Tekst do analizy —
>>>
- Sie 14, 2005
- 944
- 0
- 0
Robię go już dość długo i każdy zamawiając tort chce właśnie z tym kremem. Wszystkim smakuje i zyskał uznanie na innym forum- dzieciowym
1. Białą czekoladę połamać i rozpuścić w śmietanie kremówce - ok. 200 g. na małym ogniu.
2. Wystudzić mocno.
3. Bardzo schłodzoną ubić dosypując śmietan-fix (niekoniecznie, zależy od tego, kiedy tort będzie konsumowany).
4. Rozetrzeć kostkę masła Extra (żadne tam mixy).
5. Do roztartego dodawać po łyżce zimny budyń (ja robię budyń sama- 1/2 l. mleka, 2łyżki mąki pszennej i 2 łyżki mąki ziemniaczanej, cukier do smaku i cukier waniliowy; ale równie dobrze może być z torebki).
6. Dodawać po łyżce ubitą śmietanę z czekoladą.
6. Przed dekoracją dobrze jest jeszcze potrzymać trochę masę w lodówce.
Świetnie pasują do niej świeże truskawki i maliny.
Z wiórkami kokosowymi stworzy prawie rafaello.
Można nie dodawać białej czekolady, w zamian na to wsypać mniej lub bardziej zmielone orzechy, albo ugotować budyć z kawą rozpuszczalną. Albo dodać kakao. Możliwości jest mnóstwo!
Jeśli chcę ciemny krem czekoladowy, to do masła dodaję nutellę, potem krem budyniowy, ubitą śmietanę i starkowaną gorzką czekoladę. To jest ulubiony krem dzieci.
Tu pasują wiśnie z kolei, albo całe orzechy, albo M&M'sy. Co kto lubi.
======================================================
Poniżej poprawki i uwagi zebrane i zredagowane przez Faraulę
Krem do tortów- lekki, ale zwarty
na bazie budyniowego z białą czekoladą w śmietanie
-podwójna porcja-
2 budynie śmietankowe
1 l mleka
500 g masła
400 g słodkiej śmietanki 30% i więcej
200 g białej czekolady
Białą czekoladę połam i rozpuść w śmietanie kremówce na małym ogniu. Najlepiej jest rozpuścić w tzw. kąpieli wodnej co oznacza , że do garnka z gotującą wodą wstawiasz drugi garnuszek mniejszy a do niego dajesz czekoladę i śmietanę.
Ugotuj budyń w 1 l mleka lub mniejszej ilości mleka (budyń domowy 1/2 l. mleka, 2łyżki mąki pszennej i 2 łyżki mąki ziemniaczanej, cukier do smaku i cukier waniliowy; ale równie dobrze może być z torebki).
Można połączyć gorący budyń z czekoladą i wystudzić razem.
<<<
Zadanie 1 — Ile masła przewiduje podwójna porcja w przepisie na krem do tortów?
Zadanie 2 — Proszę kontynuować przepis na krem do tortów, zaczynając od zdania następującego po jego ostatnim zdaniu.
Dane stanowią odrębny materiał, niezależny od przepisu na krem do tortów.

(Wpisy zaczerpnięte ze zbioru)
>>>
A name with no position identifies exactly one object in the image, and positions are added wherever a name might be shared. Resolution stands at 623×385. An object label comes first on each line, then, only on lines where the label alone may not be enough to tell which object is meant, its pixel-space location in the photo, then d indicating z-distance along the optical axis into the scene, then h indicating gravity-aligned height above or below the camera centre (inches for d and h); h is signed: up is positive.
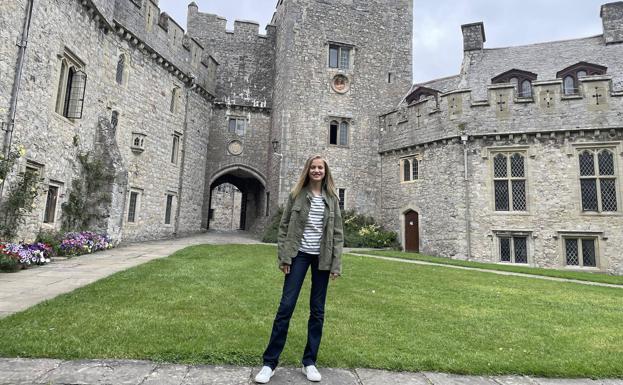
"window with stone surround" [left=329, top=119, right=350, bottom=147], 823.1 +209.7
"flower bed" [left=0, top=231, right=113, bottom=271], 330.6 -28.8
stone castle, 476.4 +181.8
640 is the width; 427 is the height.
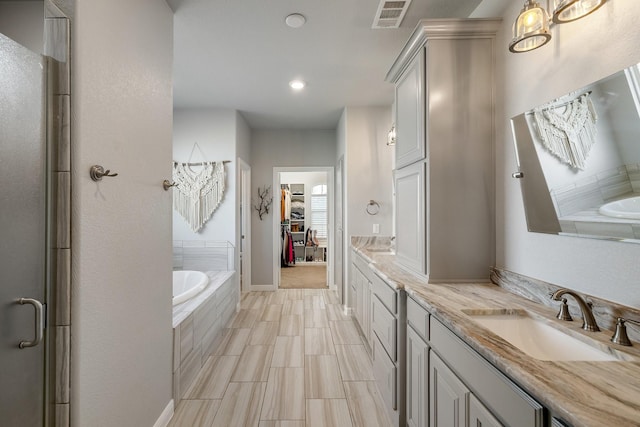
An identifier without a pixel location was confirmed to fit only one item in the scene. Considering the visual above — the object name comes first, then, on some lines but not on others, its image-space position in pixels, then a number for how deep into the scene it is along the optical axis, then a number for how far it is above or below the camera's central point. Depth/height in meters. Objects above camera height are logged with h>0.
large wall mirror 0.99 +0.22
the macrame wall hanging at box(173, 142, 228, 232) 3.85 +0.39
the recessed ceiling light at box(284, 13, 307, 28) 2.06 +1.39
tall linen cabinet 1.83 +0.42
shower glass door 0.96 -0.05
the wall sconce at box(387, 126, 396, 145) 3.23 +0.88
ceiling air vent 1.90 +1.36
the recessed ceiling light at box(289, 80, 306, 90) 3.12 +1.42
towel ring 3.86 +0.12
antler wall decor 4.99 +0.23
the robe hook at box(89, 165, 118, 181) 1.22 +0.19
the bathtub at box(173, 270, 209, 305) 3.48 -0.72
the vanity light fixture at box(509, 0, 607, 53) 1.06 +0.76
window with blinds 7.70 +0.20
<<<
Odpowiedź 1 — Podwójna porcja przewiduje 500 g masła.

Odpowiedź 2 —
Wystudź mocno, całkowicie.
Śmietanę z czekoladą najlepiej zostawić na całą noc w lodówce i ubijać KONIECZNIE porządnie schłodzone. Nawet miskę i mieszadła chłodzić - inaczej może się śmietana nie ubić na sztywno.
Bardzo schłodzoną czekoladę ubij dosypując śmietan-fix (niekoniecznie, zależy od tego, kiedy tort będzie konsumowany).
Rozetrzyj kostkę masła. Do roztartego dodawaj po łyżce zimny budyń z czekoladą (jeśli wymieszałeś/aś je wcześniej). Masło, jak i budyń, żeby się nie zwarzyły, muszą mieć jednakową, najlepiej pokojową temperaturę.
Masło jednak najlepiej lekko ocieplone, tak żeby dało się rozetrzeć - byle nie takie całkiem mięciusieńkie, bo takie łątwo się warzy.
Dodawaj po łyżce ubitą śmietanę z czekoladą. Śmietanę z czekoladą trzeba dobrze schłodzić i ubijać na średnich obrotach miksera, na najwyższych "lubi się robić masło", jeśli są za szybkie, to tłuszcz szybciej zbije się w grudki i masa zwarzy się.
Przed dekoracją dobrze jest jeszcze potrzymać trochę masę w lodówce.
Owoce
brzoskwinie, truskawki, maliny, wiśnie z syropu (mogą być mrożone, nie stracą kształtu) - wciskaj je (jeśli duże, to pokrojone) w warstwę kremu. Nie mogą jedynie wystawać zbyt mocno ponad krem. Przykryj następnym blatem biszkopta, już go nie smaruj od spodu, bo przykleja się bardzo dobrze do kremu.
W razie zwarzenia
*Gotowy krem już wymieszany z bitą śmietaną można podgrzać na parze mieszając jednocześnie mikserem. Zagotuj wodę w garnku i nad parą ubij ponownie, wtedy wszystko wróci do normy. Następnie schłodź ok. pół godzinki i przełóż tort smarując zimnym nożem.
*Krem ratować można też ubijając mikserem dodawać albo rozpuszczone z pół kostki masła (takie bardzo ciepłe) albo wlewać jak do majonezu się dodaje, jakiś neutralny w smaku olej i ubijać, np. olej z pestek winogron , ewentualnie Kujawski, aż krem nabierze znów puszystości (oczywiście daje się go niedużo) lub
*wrzącą wodę - tak około łyżki stołowej - wprost z czajnika.
Informacja dla nietolerujących laktozy
zamiast śmietany kremówki włożyć mleczko kokosowe do lodówki na noc, a potem ubić jak kremówkę
mleko krowie zastąp mlekiem roślinnym, jest ogólnie dostępne - sojowe, migdałowe, ryżowe, owsiane
1. Białą czekoladę połamać i rozpuścić w śmietanie kremówce - ok. 200 g. na małym ogniu.
2. Wystudzić mocno.
3. Bardzo schłodzoną ubić dosypując śmietan-fix (niekoniecznie, zależy od tego, kiedy tort będzie konsumowany).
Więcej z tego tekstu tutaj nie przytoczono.